Defensive tackle Jurrell Casey observed, "If we get out of our gaps, they'll hit us for 100-yard runs. It's unbelievable what (Jackson) has done. Never seen one person like him (in the NFL)."
Added Vrabel of Jackson: "He eats up stripes (yardage) when he goes from north to south."
Jackson isn't the only Heisman Trophy winner on the Ravens eating up stripes with his feet. Former Alabama running back Mark Ingram — who won the little bronze statue in 2009 — ran for 1,018 yards this season as Baltimore averaged 206 yards on the ground within an NFL where the average for a team this season was 113.
"It's triple-option football," said Titans quarterback Ryan Tannehill. "You'd never think it would play out like that in the NFL, but they've got the personnel to do it. I'm just glad I'm not on defense."
Dean Pees coordinates the Titans defense. While meeting with the media Wednesday, he said of Jackson, "He's kind of in a class by himself running-wise. He's a phenomenal runner. He's a different type of runner than (Houston quarterback Deshaun) Watson and all those guys. He could be a tailback for somebody."
He soon added, "He's hard enough to tackle even if we know where he is and where he's going to be. I've seen guys have him defended absolutely perfect and he makes them miss."
Neither Pees nor the Titans have yet to face Jackson as a starting quarterback, though they were shut out 21-0 by the Ravens last season.

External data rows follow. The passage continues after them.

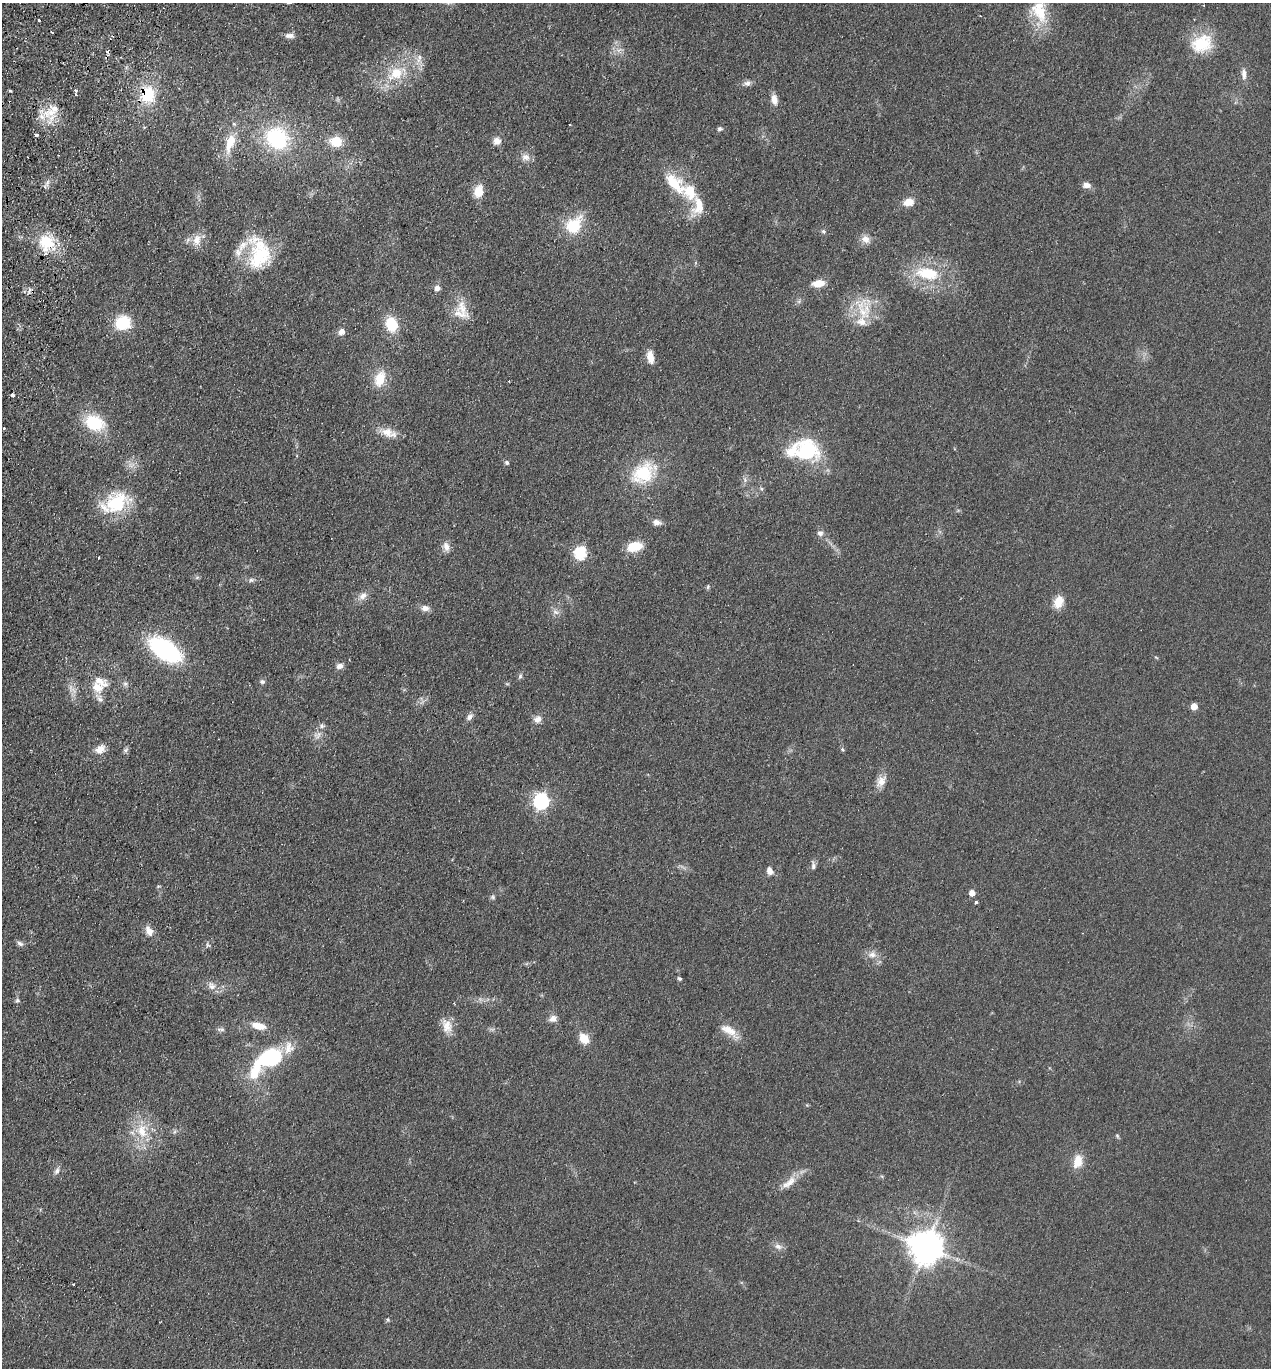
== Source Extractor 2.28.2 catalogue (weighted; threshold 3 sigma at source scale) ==
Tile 11 of 4 x 4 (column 3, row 3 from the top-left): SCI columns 2730-3998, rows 1391-2756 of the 5589 x 5512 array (HDU 1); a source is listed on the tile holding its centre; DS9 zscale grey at full resolution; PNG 1273 x 1370 px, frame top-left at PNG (2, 3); no overlay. Shown black and unused: <1% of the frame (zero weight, under 2 of 3 exposures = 3% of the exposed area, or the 3 px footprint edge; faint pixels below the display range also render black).
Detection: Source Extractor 2.28.2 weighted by HDU 2 'WHT'; one run over the whole footprint, this tile lists its part. Background 0.0752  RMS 0.0094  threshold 0.0425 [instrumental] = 3 sigma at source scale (4.5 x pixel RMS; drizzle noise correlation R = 1.50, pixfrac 1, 0.05/0.05 arcsec/px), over >= 5 px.
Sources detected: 128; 1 too faint to see at this stretch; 1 inside a brighter object's white glare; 3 cosmic-ray / hot-pixel residue — not listed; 14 inside a brighter listed object's ellipse — not listed separately; the other 109 listed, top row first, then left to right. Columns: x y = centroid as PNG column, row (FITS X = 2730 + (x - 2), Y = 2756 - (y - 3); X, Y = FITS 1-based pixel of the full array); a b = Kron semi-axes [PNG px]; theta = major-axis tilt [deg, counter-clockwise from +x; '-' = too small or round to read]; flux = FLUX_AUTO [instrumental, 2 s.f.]
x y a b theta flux
1041 12 27 20 -49 29
39 20 3 3 - 5.2
290 36 11 6 -2 4.6
1202 44 27 21 23 35
619 50 9 5 44 3.2
107 51 5 4 - 2.4
419 58 16 7 83 7.2
396 74 24 16 36 30
1244 74 16 6 -86 5.2
747 83 9 7 27 3.7
10 91 5 3 - 1.1
148 94 18 16 -89 39
76 95 5 4 - 2
774 99 11 7 -80 7.9
51 113 25 11 6 18
720 129 7 6 - 1.9
36 135 4 3 - 3.8
277 138 28 24 -39 75
497 141 9 9 - 6.2
336 142 13 11 -7 20
230 143 26 10 72 20
526 157 12 10 -1 6.2
674 183 38 19 -47 34
1086 185 10 7 -9 5.1
478 191 12 9 75 15
909 202 12 9 13 9.8
574 226 20 15 50 37
823 231 7 5 -16 1.9
865 239 11 10 - 7.4
197 240 17 11 84 10
47 243 19 17 -39 31
259 253 44 28 -83 60
928 273 29 15 -10 41
818 283 12 7 7 14
437 288 7 7 - 4.5
462 307 25 14 -70 16
864 311 36 20 -82 31
123 323 15 13 19 35
392 324 13 10 -72 31
341 332 8 7 - 5
650 357 15 8 -83 10
380 379 18 12 72 21
509 381 3 2 - 0.67
12 395 3 3 - 6.6
95 423 22 16 -25 41
4 428 3 2 - 1
387 432 17 13 -16 12
806 451 31 26 -22 68
507 462 7 5 -45 1.9
643 473 33 24 42 46
745 480 6 5 - 2.2
761 489 6 5 - 1.6
116 503 32 23 32 53
656 522 11 7 -10 5.3
820 533 7 7 - 3.5
446 546 12 9 -64 6
634 547 19 11 15 18
580 553 6 6 - 110
197 577 7 4 19 1.4
251 580 6 6 - 2.1
708 587 7 3 81 1.3
363 596 12 9 32 6.2
1058 602 15 11 68 13
425 608 11 8 0 5.2
556 612 10 6 -27 3.7
165 650 26 13 -34 160
340 666 8 6 15 5.1
520 676 8 5 79 2.1
262 682 7 6 - 2.1
125 684 7 5 -20 2.5
97 687 15 12 -30 15
1194 706 5 5 - 12
469 717 9 7 43 3.7
538 719 11 9 30 5.8
322 726 8 7 - 3
318 735 11 8 38 5.2
100 749 13 10 27 8.5
842 749 4 4 - 2.3
126 750 8 6 23 2
881 781 16 11 51 8.8
541 801 7 6 - 240
813 866 10 6 90 3.2
770 870 8 6 -73 5.9
158 886 5 5 - 1.2
972 893 5 5 - 8.7
493 897 7 5 -23 1.7
976 902 3 3 - 1.4
149 931 14 9 -58 7.5
20 944 10 6 -32 2.8
872 955 12 9 6 6.5
679 978 5 4 - 1.6
212 986 13 9 -46 6.6
18 1001 7 6 - 2
553 1019 10 9 - 5.6
258 1026 17 8 -11 13
447 1026 20 13 -77 12
221 1029 12 4 -4 2.2
729 1030 25 11 -29 13
584 1038 12 9 -48 15
271 1058 31 25 26 62
142 1131 21 14 -81 24
1117 1136 6 4 -60 1.3
1078 1161 18 12 77 13
57 1171 10 7 62 3.8
789 1182 26 10 37 12
778 1246 10 7 -24 4.8
926 1247 10 10 - 2000
73 1284 3 2 - 1.1
388 1320 5 4 - 1.7
Overlapping masked pixels (flux is a lower limit): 2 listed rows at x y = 148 94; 51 113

However, Pees did go up against Roman seven years ago in Super Bowl XLVII. Ironically, Pees was the Ravens' defensive coordinator back then and Roman was the OC for the San Francisco 49ers, who had the elusive Colin Kaepernick at quarterback.
The Ravens won 34-31, but Kaepernick bedeviled Pees' defense, throwing for 302 yards and running for 62.
Pees admitted Wednesday during his media turn that the Ravens are running a "similar system" to that San Fran attack, but he also said, "I remember watching Kaepernick — he was under center quite a bit. How many times have you seen this guy (Jackson) underneath center? That isn't the same offense. This isn't the same defense. Overall, what happened (then) has no relevance to this one."
Perhaps not, but the Titans have been trying to get all they can out of former starting quarterback Marcus Mariota this week by having him attempt to mimic Jackson in practice.
If it works, the Titans might do what 12 straight opponents have failed to do against the Ravens, which is beat them. Not since a Sept. 29 loss to Cleveland has Baltimore come up on the short end of the scoreboard.
"Dean has some things up his sleeve," Casey noted.
Countered Pees, perhaps attempting to curb any enthusiasm Casey's statement might create: "If you go small to play the pass, they're going to run the ball. If you try to go big to stop the run, they'll throw the ball."
And given that, as the comedian David might observe, should the 9.5-point underdog Titans somehow go into Baltimore Saturday night and win, it might be time to see them as prett-ay, prett-ay, prett-ay good.